'Animals' Perfectly Capture Humans' Party-Related Anxieties
The pilot of the new HBO animated series completely ignores humans and zooms in on lowly city rats.
Before heading to a party, you may experience some anxieties about the night ahead.
Are you going to bring food and drink, or will you quietly mooch off other people? Will there be friends of yours there or will you have to make some new ones? And then there’s the holy grail of party anticipation, the classic and brotastic end goal: getting laid.
Socializing in an unfamiliar environment can be excruciating.
In the pilot of HBO’s newest animated series Animals — created by Phil Matarese and Mike Luciano and produced by the Duplass brothers — the downtrodden rats of New York City assume these anxieties while humans are shoved out of the picture.

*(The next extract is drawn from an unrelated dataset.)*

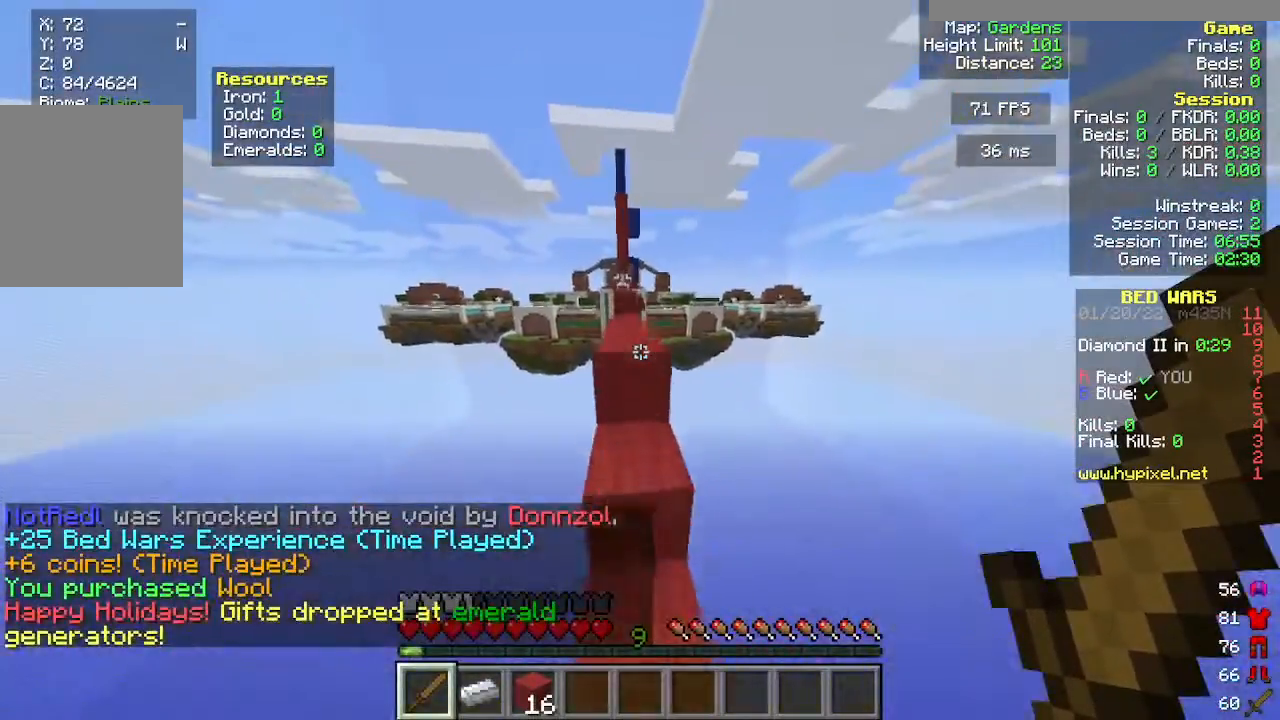
{"keys": ["w"], "mouse": [], "events": []}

Each episode of Animals focuses on the experiential woes of a different kind of species in New York City — vermin, birds, insects, domesticated animals, and so on. The show’s continuing gimmick is that since only humans are capable of experiencing these issues, it’s unfamiliar and surprisingly funny to reimagine stepped-on city creatures as the ones who must sort through these dilemmas. Matarese and Luciano tweak these struggles slightly, though just enough to keep the animals rooted in their “natural” habitats. In the pilot of Animals, party-going rats aren’t concerned with getting laid but the rat version of that — making babies.
To get us in the right headspace for the remainder of the show, the first episode immediately reverses the roles of humans and rats — humans are disgusting, and rats are insightful and emotionally aware. The episode opens on two humans having a dirty romp in a dilapidated building as Phil and Mike — the rats — watch them from the corner, disgusted by how ungraceful the scene appears. From that point on, humans are out of the picture. They got only one shot, and they soiled it. Welcome to a rat’s world.
Phil, Mike, and their third rat friend, upon arriving at the party, start bro-ing out about their latest baby-making ventures, in the same way that testosterone-fueled men may do the same. It eventually comes out that Phil has never made babies and that this party will serve as a major opportunity to impregnate a female rat. The virgin-on-a-quest-to-get laid storyline has been done ad nauseam, but the new focus — the rats — subverts the trope in a clever way that shrewdly highlights how annoying people can be in this same situation.
The show’s animation is purposely shoddy, just estimating the movements of the creatures rather than following them exactly. While it was initially difficult to engage with the animation style, the voiceovers by Matarese, Luciano, and their notable guest stars (Nathan Fielder, Nick Kroll, and Katie Aselton) primarily carry the show forward. The minutiae of these performances are remarkable — from the organic delivery to the way the actors will talk over each other from time to time. It feels like an experience of which we’ve all been a part, except we’re watching rats live it out.